_Stored data:_
=======

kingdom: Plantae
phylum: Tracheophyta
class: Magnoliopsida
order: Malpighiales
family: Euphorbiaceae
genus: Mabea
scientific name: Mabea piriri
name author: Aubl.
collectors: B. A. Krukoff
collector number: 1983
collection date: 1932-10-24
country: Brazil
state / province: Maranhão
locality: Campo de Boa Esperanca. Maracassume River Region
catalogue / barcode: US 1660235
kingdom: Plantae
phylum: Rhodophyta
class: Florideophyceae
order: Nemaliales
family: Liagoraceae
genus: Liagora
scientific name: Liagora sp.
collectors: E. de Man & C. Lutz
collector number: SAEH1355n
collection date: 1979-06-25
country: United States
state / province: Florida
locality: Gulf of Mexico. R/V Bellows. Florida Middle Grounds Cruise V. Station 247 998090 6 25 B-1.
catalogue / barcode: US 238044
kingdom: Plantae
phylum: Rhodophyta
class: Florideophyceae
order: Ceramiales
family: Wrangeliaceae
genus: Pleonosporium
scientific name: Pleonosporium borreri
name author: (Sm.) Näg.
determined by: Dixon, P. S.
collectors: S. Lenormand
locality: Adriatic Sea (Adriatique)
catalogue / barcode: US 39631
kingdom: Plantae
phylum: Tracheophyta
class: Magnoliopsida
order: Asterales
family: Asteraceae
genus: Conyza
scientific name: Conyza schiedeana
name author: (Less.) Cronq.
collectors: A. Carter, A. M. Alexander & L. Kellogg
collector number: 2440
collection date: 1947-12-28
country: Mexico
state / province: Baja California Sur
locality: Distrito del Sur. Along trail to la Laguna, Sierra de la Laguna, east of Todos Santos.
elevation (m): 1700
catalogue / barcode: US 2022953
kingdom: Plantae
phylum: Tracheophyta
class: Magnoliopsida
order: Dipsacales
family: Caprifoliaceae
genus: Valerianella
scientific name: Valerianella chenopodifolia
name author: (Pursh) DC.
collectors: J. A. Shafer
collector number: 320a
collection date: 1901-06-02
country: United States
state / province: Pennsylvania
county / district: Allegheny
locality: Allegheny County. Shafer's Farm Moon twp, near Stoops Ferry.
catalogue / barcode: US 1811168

=======

_Goal:_
Update the material by replacing "collectors" with "collected by" wherever it occurs. Keep everything else unchanged.

_Output:_
kingdom: Plantae
phylum: Tracheophyta
class: Magnoliopsida
order: Malpighiales
family: Euphorbiaceae
genus: Mabea
scientific name: Mabea piriri
name author: Aubl.
collected by: B. A. Krukoff
collector number: 1983
collection date: 1932-10-24
country: Brazil
state / province: Maranhão
locality: Campo de Boa Esperanca. Maracassume River Region
catalogue / barcode: US 1660235
kingdom: Plantae
phylum: Rhodophyta
class: Florideophyceae
order: Nemaliales
family: Liagoraceae
genus: Liagora
scientific name: Liagora sp.
collected by: E. de Man & C. Lutz
collector number: SAEH1355n
collection date: 1979-06-25
country: United States
state / province: Florida
locality: Gulf of Mexico. R/V Bellows. Florida Middle Grounds Cruise V. Station 247 998090 6 25 B-1.
catalogue / barcode: US 238044
kingdom: Plantae
phylum: Rhodophyta
class: Florideophyceae
order: Ceramiales
family: Wrangeliaceae
genus: Pleonosporium
scientific name: Pleonosporium borreri
name author: (Sm.) Näg.
determined by: Dixon, P. S.
collected by: S. Lenormand
locality: Adriatic Sea (Adriatique)
catalogue / barcode: US 39631
kingdom: Plantae
phylum: Tracheophyta
class: Magnoliopsida
order: Asterales
family: Asteraceae
genus: Conyza
scientific name: Conyza schiedeana
name author: (Less.) Cronq.
collected by: A. Carter, A. M. Alexander & L. Kellogg
collector number: 2440
collection date: 1947-12-28
country: Mexico
state / province: Baja California Sur
locality: Distrito del Sur. Along trail to la Laguna, Sierra de la Laguna, east of Todos Santos.
elevation (m): 1700
catalogue / barcode: US 2022953
kingdom: Plantae
phylum: Tracheophyta
class: Magnoliopsida
order: Dipsacales
family: Caprifoliaceae
genus: Valerianella
scientific name: Valerianella chenopodifolia
name author: (Pursh) DC.
collected by: J. A. Shafer
collector number: 320a
collection date: 1901-06-02
country: United States
state / province: Pennsylvania
county / district: Allegheny
locality: Allegheny County. Shafer's Farm Moon twp, near Stoops Ferry.
catalogue / barcode: US 1811168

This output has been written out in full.